- [GOAL OF THE EXERCISE] The entries below should be written out again exactly as they stand.

★ ★ ★ ★ ★ ★ ★

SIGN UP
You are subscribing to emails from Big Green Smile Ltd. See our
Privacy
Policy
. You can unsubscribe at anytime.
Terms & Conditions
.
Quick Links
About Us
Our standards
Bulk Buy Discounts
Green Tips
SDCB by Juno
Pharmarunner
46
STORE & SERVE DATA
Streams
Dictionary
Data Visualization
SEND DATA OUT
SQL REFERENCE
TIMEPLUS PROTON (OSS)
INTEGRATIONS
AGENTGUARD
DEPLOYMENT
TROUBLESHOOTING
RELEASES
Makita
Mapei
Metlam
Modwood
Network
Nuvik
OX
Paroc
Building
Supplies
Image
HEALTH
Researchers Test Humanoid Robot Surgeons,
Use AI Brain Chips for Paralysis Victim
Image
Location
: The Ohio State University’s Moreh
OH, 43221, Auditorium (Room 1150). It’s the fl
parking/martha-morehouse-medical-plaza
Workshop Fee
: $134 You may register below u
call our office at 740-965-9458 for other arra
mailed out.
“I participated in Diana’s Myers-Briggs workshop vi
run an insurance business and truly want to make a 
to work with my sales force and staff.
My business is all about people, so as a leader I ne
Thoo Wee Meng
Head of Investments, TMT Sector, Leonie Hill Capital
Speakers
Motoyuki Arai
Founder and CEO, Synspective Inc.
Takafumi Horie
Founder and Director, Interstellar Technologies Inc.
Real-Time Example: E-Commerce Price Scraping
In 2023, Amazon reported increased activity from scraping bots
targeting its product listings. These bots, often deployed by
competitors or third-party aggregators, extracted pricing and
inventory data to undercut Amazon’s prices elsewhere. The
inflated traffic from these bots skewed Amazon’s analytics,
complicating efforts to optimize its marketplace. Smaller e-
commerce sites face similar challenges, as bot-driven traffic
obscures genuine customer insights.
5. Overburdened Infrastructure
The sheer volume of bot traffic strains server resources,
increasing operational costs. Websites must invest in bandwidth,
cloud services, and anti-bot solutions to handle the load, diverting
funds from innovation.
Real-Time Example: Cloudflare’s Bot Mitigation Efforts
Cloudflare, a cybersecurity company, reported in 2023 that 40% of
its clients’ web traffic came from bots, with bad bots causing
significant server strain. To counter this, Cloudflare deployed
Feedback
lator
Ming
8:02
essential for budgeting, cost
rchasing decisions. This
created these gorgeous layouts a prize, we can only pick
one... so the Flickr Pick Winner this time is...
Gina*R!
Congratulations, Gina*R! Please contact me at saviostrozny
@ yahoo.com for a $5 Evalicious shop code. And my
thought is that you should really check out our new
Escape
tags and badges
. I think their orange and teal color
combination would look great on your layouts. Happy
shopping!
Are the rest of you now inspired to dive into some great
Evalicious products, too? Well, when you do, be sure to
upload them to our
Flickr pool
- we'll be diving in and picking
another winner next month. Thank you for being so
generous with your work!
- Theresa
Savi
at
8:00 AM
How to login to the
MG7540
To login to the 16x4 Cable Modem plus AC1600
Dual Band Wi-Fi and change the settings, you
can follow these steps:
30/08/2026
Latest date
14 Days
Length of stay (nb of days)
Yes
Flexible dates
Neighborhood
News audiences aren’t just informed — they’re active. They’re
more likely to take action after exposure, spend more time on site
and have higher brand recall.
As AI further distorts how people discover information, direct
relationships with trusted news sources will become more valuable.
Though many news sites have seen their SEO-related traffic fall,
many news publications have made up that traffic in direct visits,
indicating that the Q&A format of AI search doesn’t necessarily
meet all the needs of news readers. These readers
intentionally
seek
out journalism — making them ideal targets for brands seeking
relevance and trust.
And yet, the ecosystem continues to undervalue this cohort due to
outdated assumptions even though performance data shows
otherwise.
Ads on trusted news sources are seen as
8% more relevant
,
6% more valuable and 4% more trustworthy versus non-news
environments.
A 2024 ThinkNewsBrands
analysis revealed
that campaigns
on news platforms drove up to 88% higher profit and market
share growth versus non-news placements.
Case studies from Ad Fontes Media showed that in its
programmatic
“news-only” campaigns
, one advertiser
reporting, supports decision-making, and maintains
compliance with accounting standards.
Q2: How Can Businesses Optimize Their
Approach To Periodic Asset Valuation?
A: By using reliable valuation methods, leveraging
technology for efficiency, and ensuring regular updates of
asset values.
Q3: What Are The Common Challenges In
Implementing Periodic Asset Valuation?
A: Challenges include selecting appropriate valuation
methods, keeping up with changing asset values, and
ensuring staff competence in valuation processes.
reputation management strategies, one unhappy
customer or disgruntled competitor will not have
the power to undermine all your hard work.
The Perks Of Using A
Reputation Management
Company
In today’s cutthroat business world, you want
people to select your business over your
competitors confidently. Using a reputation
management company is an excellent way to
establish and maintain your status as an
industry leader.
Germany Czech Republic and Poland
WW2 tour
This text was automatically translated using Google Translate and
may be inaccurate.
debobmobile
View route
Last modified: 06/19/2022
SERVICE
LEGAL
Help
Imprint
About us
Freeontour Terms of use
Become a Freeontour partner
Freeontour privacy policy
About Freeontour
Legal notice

★ ★ ★ ★ ★ ★ ★

- [REPLY]
SIGN UP
You are subscribing to emails from Big Green Smile Ltd. See our
Privacy
Policy
. You can unsubscribe at anytime.
Terms & Conditions
.
Quick Links
About Us
Our standards
Bulk Buy Discounts
Green Tips
SDCB by Juno
Pharmarunner
46
STORE & SERVE DATA
Streams
Dictionary
Data Visualization
SEND DATA OUT
SQL REFERENCE
TIMEPLUS PROTON (OSS)
INTEGRATIONS
AGENTGUARD
DEPLOYMENT
TROUBLESHOOTING
RELEASES
Makita
Mapei
Metlam
Modwood
Network
Nuvik
OX
Paroc
Building
Supplies
Image
HEALTH
Researchers Test Humanoid Robot Surgeons,
Use AI Brain Chips for Paralysis Victim
Image
Location
: The Ohio State University’s Moreh
OH, 43221, Auditorium (Room 1150). It’s the fl
parking/martha-morehouse-medical-plaza
Workshop Fee
: $134 You may register below u
call our office at 740-965-9458 for other arra
mailed out.
“I participated in Diana’s Myers-Briggs workshop vi
run an insurance business and truly want to make a 
to work with my sales force and staff.
My business is all about people, so as a leader I ne
Thoo Wee Meng
Head of Investments, TMT Sector, Leonie Hill Capital
Speakers
Motoyuki Arai
Founder and CEO, Synspective Inc.
Takafumi Horie
Founder and Director, Interstellar Technologies Inc.
Real-Time Example: E-Commerce Price Scraping
In 2023, Amazon reported increased activity from scraping bots
targeting its product listings. These bots, often deployed by
competitors or third-party aggregators, extracted pricing and
inventory data to undercut Amazon’s prices elsewhere. The
inflated traffic from these bots skewed Amazon’s analytics,
complicating efforts to optimize its marketplace. Smaller e-
commerce sites face similar challenges, as bot-driven traffic
obscures genuine customer insights.
5. Overburdened Infrastructure
The sheer volume of bot traffic strains server resources,
increasing operational costs. Websites must invest in bandwidth,
cloud services, and anti-bot solutions to handle the load, diverting
funds from innovation.
Real-Time Example: Cloudflare’s Bot Mitigation Efforts
Cloudflare, a cybersecurity company, reported in 2023 that 40% of
its clients’ web traffic came from bots, with bad bots causing
significant server strain. To counter this, Cloudflare deployed
Feedback
lator
Ming
8:02
essential for budgeting, cost
rchasing decisions. This
created these gorgeous layouts a prize, we can only pick
one... so the Flickr Pick Winner this time is...
Gina*R!
Congratulations, Gina*R! Please contact me at saviostrozny
@ yahoo.com for a $5 Evalicious shop code. And my
thought is that you should really check out our new
Escape
tags and badges
. I think their orange and teal color
combination would look great on your layouts. Happy
shopping!
Are the rest of you now inspired to dive into some great
Evalicious products, too? Well, when you do, be sure to
upload them to our
Flickr pool
- we'll be diving in and picking
another winner next month. Thank you for being so
generous with your work!
- Theresa
Savi
at
8:00 AM
How to login to the
MG7540
To login to the 16x4 Cable Modem plus AC1600
Dual Band Wi-Fi and change the settings, you
can follow these steps:
30/08/2026
Latest date
14 Days
Length of stay (nb of days)
Yes
Flexible dates
Neighborhood
News audiences aren’t just informed — they’re active. They’re
more likely to take action after exposure, spend more time on site
and have higher brand recall.
As AI further distorts how people discover information, direct
relationships with trusted news sources will become more valuable.
Though many news sites have seen their SEO-related traffic fall,
many news publications have made up that traffic in direct visits,
indicating that the Q&A format of AI search doesn’t necessarily
meet all the needs of news readers. These readers
intentionally
seek
out journalism — making them ideal targets for brands seeking
relevance and trust.
And yet, the ecosystem continues to undervalue this cohort due to
outdated assumptions even though performance data shows
otherwise.
Ads on trusted news sources are seen as
8% more relevant
,
6% more valuable and 4% more trustworthy versus non-news
environments.
A 2024 ThinkNewsBrands
analysis revealed
that campaigns
on news platforms drove up to 88% higher profit and market
share growth versus non-news placements.
Case studies from Ad Fontes Media showed that in its
programmatic
“news-only” campaigns
, one advertiser
reporting, supports decision-making, and maintains
compliance with accounting standards.
Q2: How Can Businesses Optimize Their
Approach To Periodic Asset Valuation?
A: By using reliable valuation methods, leveraging
technology for efficiency, and ensuring regular updates of
asset values.
Q3: What Are The Common Challenges In
Implementing Periodic Asset Valuation?
A: Challenges include selecting appropriate valuation
methods, keeping up with changing asset values, and
ensuring staff competence in valuation processes.
reputation management strategies, one unhappy
customer or disgruntled competitor will not have
the power to undermine all your hard work.
The Perks Of Using A
Reputation Management
Company
In today’s cutthroat business world, you want
people to select your business over your
competitors confidently. Using a reputation
management company is an excellent way to
establish and maintain your status as an
industry leader.
Germany Czech Republic and Poland
WW2 tour
This text was automatically translated using Google Translate and
may be inaccurate.
debobmobile
View route
Last modified: 06/19/2022
SERVICE
LEGAL
Help
Imprint
About us
Freeontour Terms of use
Become a Freeontour partner
Freeontour privacy policy
About Freeontour
Legal notice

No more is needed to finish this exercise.